What you have to do -
If a line below falls between the line with "одно успокаивающее, способствующее зас" and the line with "Deel je pet-momenten", or is one of those two, output it exactly; output nothing else and no pictures.

Items from a data source:
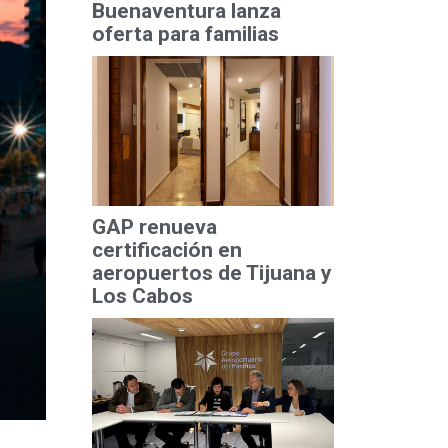
Buenaventura lanza
oferta para familias
GAP renueva
certificación en
aeropuertos de Tijuana y
Los Cabos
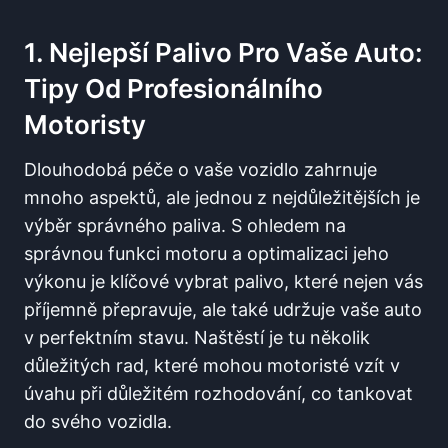
1. Nejlepší Palivo Pro ‌vaše Auto:
Tipy Od Profesionálního
Motoristy
Dlouhodobá péče o vaše‍ vozidlo zahrnuje
mnoho aspektů, ale jednou z nejdůležitějších ​je
⁤výběr správného paliva. S ohledem na
správnou ⁣funkci‍ motoru a optimalizaci jeho
výkonu je ⁢klíčové vybrat palivo,⁤ které⁤ nejen vás
příjemně přepravuje, ale také udržuje vaše auto
v perfektním stavu. Naštěstí je tu několik
důležitých rad, které mohou‍ motoristé vzít v
úvahu při důležitém rozhodování, co⁣ tankovat
do svého vozidla.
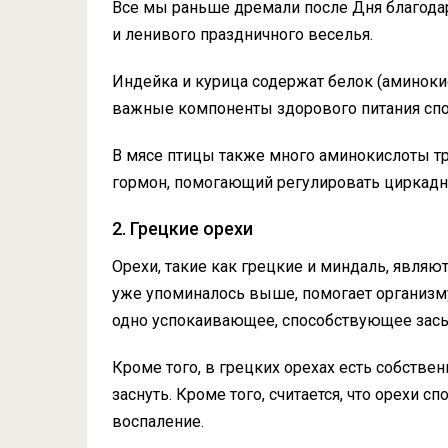
Все мы раньше дремали после Дня благодар
и ленивого праздничного веселья.
Индейка и курица содержат белок (аминокис
важные компоненты здорового питания спо
В мясе птицы также много аминокислоты т
гормон, помогающий регулировать циркадны
2. Грецкие орехи
Орехи, такие как грецкие и миндаль, являю
уже упоминалось выше, помогает организму
одно успокаивающее, способствующее зас
Кроме того, в грецких орехах есть собств
заснуть. Кроме того, считается, что орехи 
воспаление.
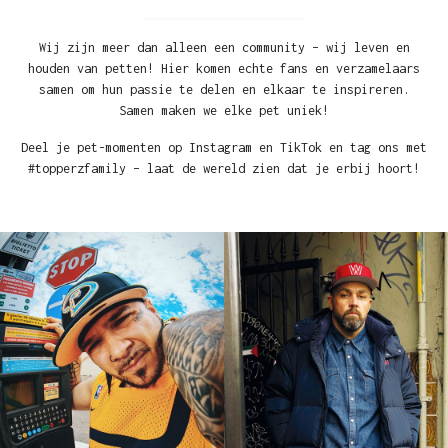
Wij zijn meer dan alleen een community – wij leven en
houden van petten! Hier komen echte fans en verzamelaars
samen om hun passie te delen en elkaar te inspireren.
Samen maken we elke pet uniek!
Deel je pet-momenten op Instagram en TikTok en tag ons met
#topperzfamily – laat de wereld zien dat je erbij hoort!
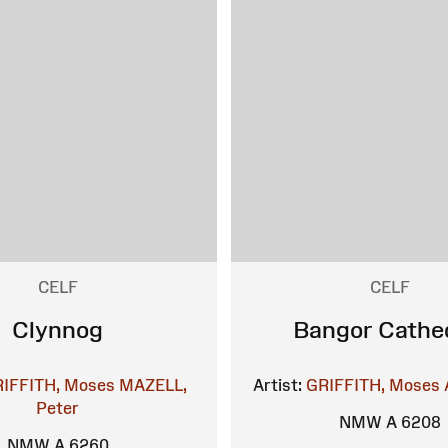
CELF
CELF
Clynnog
Bangor Cathe
IFFITH, Moses
MAZELL,
Artist:
GRIFFITH, Moses
Peter
NMW A 6208
NMW A 6260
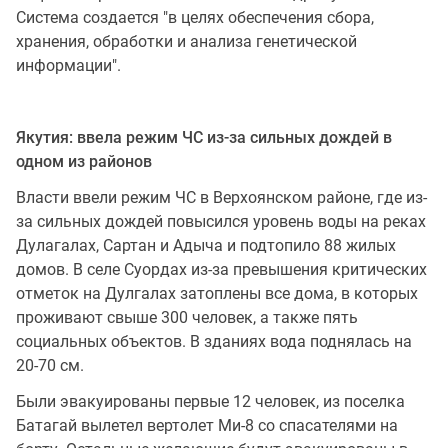
Система создается "в целях обеспечения сбора,
хранения, обработки и анализа генетической
информации".
Якутия: ввела режим ЧС из-за сильных дождей в
одном из районов
Власти ввели режим ЧС в Верхоянском районе, где из-
за сильных дождей повысился уровень воды на реках
Дулагалах, Сартан и Адыча и подтопило 88 жилых
домов. В селе Суордах из-за превышения критических
отметок на Дулгалах затоплены все дома, в которых
проживают свыше 300 человек, а также пять
социальных объектов. В зданиях вода поднялась на
20-70 см.
Были эвакуированы первые 12 человек, из поселка
Батагай вылетел вертолет Ми-8 со спасателями на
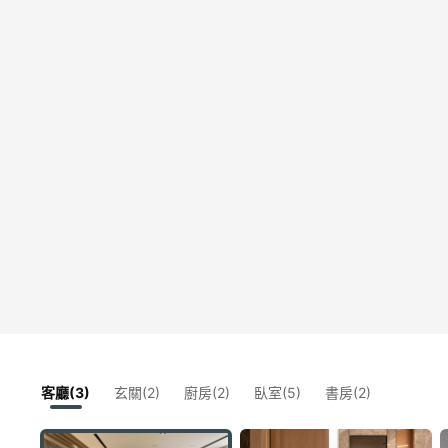
客廳(3)
玄關(2)
廚房(2)
臥室(5)
書房(2)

Output of the task -
одно успокаивающее, способствующее зас
Кроме того, в грецких орехах есть собств
заснуть. Кроме того, считается, что орехи 
воспаление.
Wij zijn meer dan alleen een community – wij leven en
houden van petten! Hier komen echte fans en verzamelaars
samen om hun passie te delen en elkaar te inspireren.
Samen maken we elke pet uniek!
Deel je pet-momenten op Instagram en TikTok en tag ons met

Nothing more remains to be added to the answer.